This year has been a rollercoaster for the environment. Yes, everyone stopped flying and driving for a few months and the air cleared up a bit, but now we’re witnessing some of the worst forest fires in history on the west coast of the USA (after the nightmarish scenes in Australia at the end of last year) and very soon the US will be pulling out of the Paris Climate Agreement. Even on a micro level, it feels like we’re using more throwaway cups, masks, gloves and plastic (hand sanitiser) bottles than ever - which, to be fair, we can’t really avoid right now.

As always however, there is a silver lining - due to phased re-openings and new safety rules, many cities have been pedestrianising areas to encourage people to start walking and cycling more (as busy public transport has lost it's appeal). Some as part of longer term plans to pedestrianise, others out of necessity for the time being (i.e. Soho) - it’s been in the pipeline to pedestrianise Oxford Street in London for years but it looks like it’s imminently beginning, with a £235 million contract just being signed off by the Mayor of London to bring together 100 different projects to make things more eco-friendly, improve air quality and ultimately boost the tourism experience for the notoriously busy street in central London.

Designs for a pedestrianised Oxford Street - Credit to Dezeen

Potential designs for a pedestrianised Oxford Street - Credit to Dezeen

Not everyone's cup of tea

For some reason, generally, people aren’t all for pedestrianisation however. When the Mayor put forward his first plan at the consultation phase, less than half of the respondents agreed with it so they has to go back to the drawing board. I’m not entirely sure why people don’t like the concept - is it because it’s pushing traffic elsewhere?

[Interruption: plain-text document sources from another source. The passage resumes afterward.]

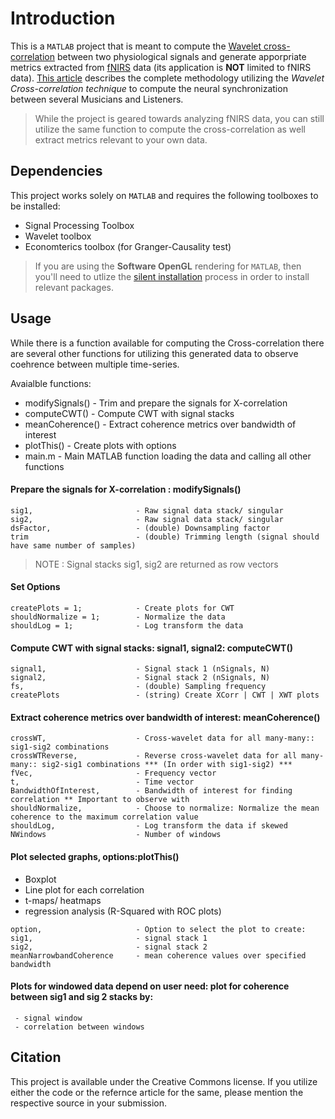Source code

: # Introduction

This is a `MATLAB` project that is meant to compute the [Wavelet cross-correlation][1] between two physiological signals and generate apporpriate metrics extracted from [fNIRS][2] data (its application is **NOT** limited to fNIRS data). [This article][3] describes the complete methodology utilizing the *Wavelet Cross-correlation technique* to compute the neural synchronization between several Musicians and Listeners.

> While the project is geared towards analyzing fNIRS data, you can still utilize the same function to compute the cross-correlation as well extract metrics relevant to your own data. 


## Dependencies

This project works solely on `MATLAB` and requires the following toolboxes to be installed:

* Signal Processing Toolbox
* Wavelet toolbox
* Economterics toolbox (for Granger-Causality test) 

> If you are using the **Software OpenGL** rendering for `MATLAB`, then you'll need to utlize the [silent installation][4] process in order to install relevant packages.


## Usage

While there is a function available for computing the Cross-correlation there are several other functions for utilizing this generated data to observe coehrence between multiple time-series.

Avaialble functions: 

* modifySignals()               - Trim and prepare the signals for X-correlation  
* computeCWT()                  - Compute CWT with signal stacks
* meanCoherence()               - Extract coherence metrics over bandwidth of interest
* plotThis()                    - Create plots with options
* main.m - Main MATLAB function loading the data and calling all other functions


#### Prepare the signals for X-correlation : modifySignals() 


    sig1,                       - Raw signal data stack/ singular
    sig2,                       - Raw signal data stack/ singular
    dsFactor,                   - (double) Downsampling factor
    trim                        - (double) Trimming length (signal should have same number of samples)

> NOTE : Signal stacks sig1, sig2 are returned as row vectors


#### Set Options

    createPlots = 1;            - Create plots for CWT
    shouldNormalize = 1;        - Normalize the data
    shouldLog = 1;              - Log transform the data


#### Compute CWT with signal stacks: signal1, signal2: computeCWT()

    signal1,                    - Signal stack 1 (nSignals, N)
    signal2,                    - Signal stack 2 (nSignals, N)
    fs,                         - (double) Sampling frequency
    createPlots                 - (string) Create XCorr | CWT | XWT plots


#### Extract coherence metrics over bandwidth of interest: meanCoherence()

    crossWT,                    - Cross-wavelet data for all many-many:: sig1-sig2 combinations
    crossWTReverse,             - Reverse cross-wavelet data for all many-many:: sig2-sig1 combinations *** (In order with sig1-sig2) ***
    fVec,                       - Frequency vector
    t,                          - Time vector
    BandwidthOfInterest,        - Bandwidth of interest for finding correlation ** Important to observe with
    shouldNormalize,            - Choose to normalize: Normalize the mean coherence to the maximum correlation value
    shouldLog,                  - Log transform the data if skewed
    NWindows                    - Number of windows


#### Plot selected graphs, options:plotThis()

   * Boxplot
   * Line plot for each correlation
   * t-maps/ heatmaps
   * regression analysis (R-Squared with ROC plots)

    option,                     - Option to select the plot to create:
    sig1,                       - signal stack 1
    sig2,                       - signal stack 2
    meanNarrowbandCoherence     - mean coherence values over specified bandwidth


#### Plots for windowed data depend on user need: plot for coherence between sig1 and sig 2 stacks by:

     - signal window
     - correlation between windows 


## Citation

This project is available under the Creative Commons license. If you utilize either the code or the refernce article for the same, please mention the respective source in your submission. 


[1]: https://pubmed.ncbi.nlm.nih.gov/16110773/
[2]: https://www.frontiersin.org/articles/10.3389/fnins.2020.00724/full
[3]: https://0-kaustubh-0.github.io/posts/Project-5_XWCorr/
[4]: https://www.mathworks.com/help/install/ug/install-noninteractively-silent-installation.html
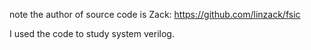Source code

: note the author of source code is Zack:
https://github.com/linzack/fsic

I used the code to study system verilog.
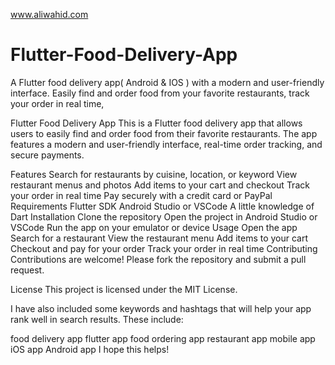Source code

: 

www.aliwahid.com


# Flutter-Food-Delivery-App
A Flutter food delivery app( Android &amp; IOS )  with a modern and user-friendly interface. Easily find and order food from your favorite restaurants, track your order in real time,


Flutter Food Delivery App
This is a Flutter food delivery app that allows users to easily find and order food from their favorite restaurants. The app features a modern and user-friendly interface, real-time order tracking, and secure payments.

Features
Search for restaurants by cuisine, location, or keyword
View restaurant menus and photos
Add items to your cart and checkout
Track your order in real time
Pay securely with a credit card or PayPal
Requirements
Flutter SDK
Android Studio or VSCode
A little knowledge of Dart
Installation
Clone the repository
Open the project in Android Studio or VSCode
Run the app on your emulator or device
Usage
Open the app
Search for a restaurant
View the restaurant menu
Add items to your cart
Checkout and pay for your order
Track your order in real time
Contributing
Contributions are welcome! Please fork the repository and submit a pull request.

License
This project is licensed under the MIT License.

I have also included some keywords and hashtags that will help your app rank well in search results. These include:

food delivery app
flutter app
food ordering app
restaurant app
mobile app
iOS app
Android app
I hope this helps!
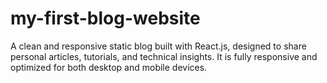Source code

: # my-first-blog-website
A clean and responsive static blog built with React.js, designed to share personal articles, tutorials, and technical insights.  It is fully responsive and optimized for both desktop and mobile devices.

Because they themselves actually like driving along Oxford Street (surely no one does...)?

Similar issues have arisen in Bristol, where plans to pedestrianise some of the city’s key roads have been fast tracked due to the pandemic. The Bristol Association of Restaurants, Bars and Independent Establishments are opposing the changes, as some businesses say they can only remain open with parking directly nearby. It’s a balance between improving air quality and keeping local businesses happy (many of whom have been terribly affected during the pandemic) - but in the long term, surely pedestrianisation is the only way forward?

But what about in other countries? In Milan, they spent the summer creating cycle lanes across 22 miles of the city’s roads, essentially wiping out half of the traffic capacity on them. You may never have heard of the Brazilian city of Curitiba (in the southern state of Parana) but in the 70s it was literally designed to be as eco-friendly and practical as possible, and to this day sounds like it beats most western cities. The Mayor (also an architect) Jaime Lerner specifically designed the city to have as much green space as possible, dedicated bus lanes, a world-leading ‘subway’ system (with 200m passengers a day) and a focus on bringing everything together to benefit the majority of people, of all ages, rather than solely focusing on one group (business people, families, etc). It’s inspiring that this kind of thinking was going on so long ago (in relative terms) and if only more cities had been designed/re-designed that way back then, perhaps we wouldn’t be looking at the climate crisis we are today. 

The A-Listers

Some more good news is that the CDP have created an A-list of cities who are going green and striving to cut their emissions (by as much as 100% in some cases) and you’ll be pleasantly surprised to see British cities on there (Coventry, Leicester, London and Manchester). We have a long way to go, but as this list has shot up from 43 cities in 2018 to 105 in 2019, it feels like there is more of a push for change than ever. There is no way of cutting down emissions without cutting down on vehicles that rely on fossil fuels and the only way to do that is to pedestrianise areas, or entire cities. It feels like something we’ll see a lot more of in the future - and with everything we've gone through this year, it’s about time we started to hear some good news.